キリスト者の性格を傷つけるいくつかの欠点

「すべての真実なこと、すべての誉れあること……に心を留めなさい」 ピリピ4:8


拝啓、

 私のモットーであるこの戒めは、講壇では仲々とりあげられない多くの事に適用できます。世には、キリスト者にふさわしくない行ないがあります。普通は厳しく糾弾されるほどの欠点でないとされていますが、罪であることにかわりはありません。そうした欠点は、聖書のあからさまな命令には背いていないように見えても、私たちの信仰告白にふさわしい配慮と細心さとは正反対だからです。キリスト者たるもの、その高貴な召しの本筋を考えれば、大体の行動が正しいというだけでなく、人に愛され、人をひきつけ、できる限りあらゆる点で言行の不一致・欠点のない者であるべきです。用いられる人々の中には、性格的にやや難のある人がいます。
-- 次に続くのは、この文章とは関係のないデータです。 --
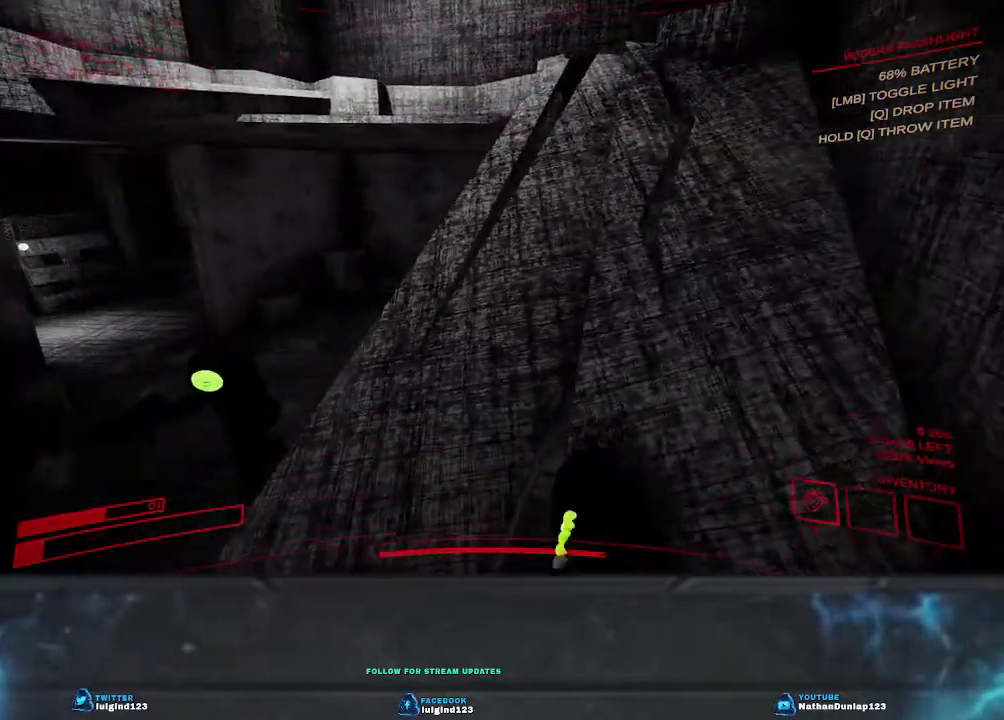
{"keys": ["w"], "events": [[34, "d", "down"], [100, "w", "down"], [334, "d", "up"]]}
もっと影響力をもてるはずなのに、比較的小さな欠点が妨げとなるのです。しかし欠点は欠点です。もし彼らが、その欠点を示され、その悪影響を知って用心深くなり、熱心に戦い、祈るようになればよいと思います。それを説明する最上の方法は、いくつかの人物描写を大まかにまとめてみることでしょう。生き写しの人が現実にいるのではないかと思います。私は読者に「これは近所の誰々に違いない」などと詮索してほしくありません。むしろ注意深く吟味し、自分にもこんな部分がないかどうか探ってほしいと思います。また私は男性についてのみ語りますが、こうした人物の女性版がそこここに存在していることは間違いありません。堕落した本性の欠陥と害悪は、男女を問わず、人間に同じように伴っているからです。
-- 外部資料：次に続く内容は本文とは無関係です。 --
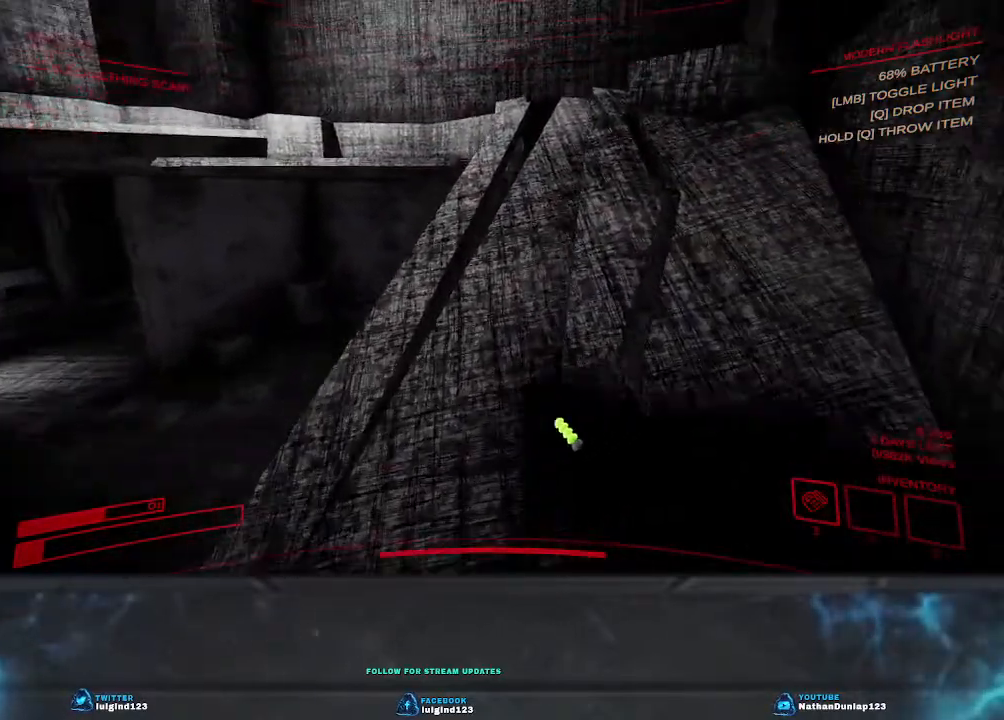
{"keys": ["w"], "events": []}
 厳島 巌(いつくしま いわお)氏は堅実で模範的なキリスト者です。氏には豊かな経験による、深く広い信仰の知識があります。信念を決して曲げず、妥協せず、ただひとり決然と時流に抗して立ち、脅そうがすかそうが決して義務を捨てません。氏は無限の価値を秘めたダイヤの原石に似て、磨けばきらめく輝きを放つはずの人です。しかし日々みことばを学び、約束のみならず命令をも幾千の金銀にもまさって尊ぶ氏であるのに、1つの命令だけは見過ごしているようです。すなわち使徒の「謙遜でありなさい」との戒めです。厳島氏は、あの柔和で心へりくだったイエスの弟子と公言する者に当然期待される優しさや謙遜さより、厳格な態度をとることが多く、尊敬されはしても愛されることはまれです。氏を本当に愛する人さえ、氏のそばでは楽しさより気づまりを感じます。氏と最も親しい友達は、氏が決して真のへりくだりと無縁な人でないと知っていますが、そうした人はわずかです。他の人は氏を高慢で独善で尊大だと思っています。この偏見を取り除くには、氏が不幸にも身につけてしまった斜に構えた態度を捨てるしかありません。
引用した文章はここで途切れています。